# What this task involves:
Look for the word "tumor" in the data below, and copy every line that holds it.

*** Opening of Material provided ***

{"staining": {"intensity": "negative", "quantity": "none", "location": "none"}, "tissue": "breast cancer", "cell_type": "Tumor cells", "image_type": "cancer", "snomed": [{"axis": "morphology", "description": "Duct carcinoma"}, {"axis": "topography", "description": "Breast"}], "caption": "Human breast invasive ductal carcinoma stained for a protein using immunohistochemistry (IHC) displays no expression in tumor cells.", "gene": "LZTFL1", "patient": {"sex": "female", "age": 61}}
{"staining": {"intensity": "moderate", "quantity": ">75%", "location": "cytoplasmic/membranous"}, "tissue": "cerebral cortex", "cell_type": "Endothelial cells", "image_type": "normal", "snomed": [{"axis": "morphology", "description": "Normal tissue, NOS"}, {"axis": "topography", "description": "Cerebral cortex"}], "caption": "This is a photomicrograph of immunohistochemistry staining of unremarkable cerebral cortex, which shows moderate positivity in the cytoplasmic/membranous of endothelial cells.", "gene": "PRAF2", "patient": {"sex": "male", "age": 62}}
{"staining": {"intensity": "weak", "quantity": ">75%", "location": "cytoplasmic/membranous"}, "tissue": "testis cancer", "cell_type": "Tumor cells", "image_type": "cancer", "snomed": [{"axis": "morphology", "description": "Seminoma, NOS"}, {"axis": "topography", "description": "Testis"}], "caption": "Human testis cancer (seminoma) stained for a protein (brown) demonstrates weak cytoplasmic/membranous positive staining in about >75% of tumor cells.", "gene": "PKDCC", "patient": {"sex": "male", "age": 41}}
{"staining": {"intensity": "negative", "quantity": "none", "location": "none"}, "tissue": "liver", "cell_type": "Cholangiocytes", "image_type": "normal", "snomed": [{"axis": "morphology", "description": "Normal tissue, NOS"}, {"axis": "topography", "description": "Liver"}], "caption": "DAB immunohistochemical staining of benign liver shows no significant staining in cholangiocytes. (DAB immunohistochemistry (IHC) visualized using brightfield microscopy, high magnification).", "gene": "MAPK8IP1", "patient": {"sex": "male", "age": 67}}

*** Close of Material provided ***

# Exercise answer:
{"staining": {"intensity": "negative", "quantity": "none", "location": "none"}, "tissue": "breast cancer", "cell_type": "Tumor cells", "image_type": "cancer", "snomed": [{"axis": "morphology", "description": "Duct carcinoma"}, {"axis": "topography", "description": "Breast"}], "caption": "Human breast invasive ductal carcinoma stained for a protein using immunohistochemistry (IHC) displays no expression in tumor cells.", "gene": "LZTFL1", "patient": {"sex": "female", "age": 61}}
{"staining": {"intensity": "weak", "quantity": ">75%", "location": "cytoplasmic/membranous"}, "tissue": "testis cancer", "cell_type": "Tumor cells", "image_type": "cancer", "snomed": [{"axis": "morphology", "description": "Seminoma, NOS"}, {"axis": "topography", "description": "Testis"}], "caption": "Human testis cancer (seminoma) stained for a protein (brown) demonstrates weak cytoplasmic/membranous positive staining in about >75% of tumor cells.", "gene": "PKDCC", "patient": {"sex": "male", "age": 41}}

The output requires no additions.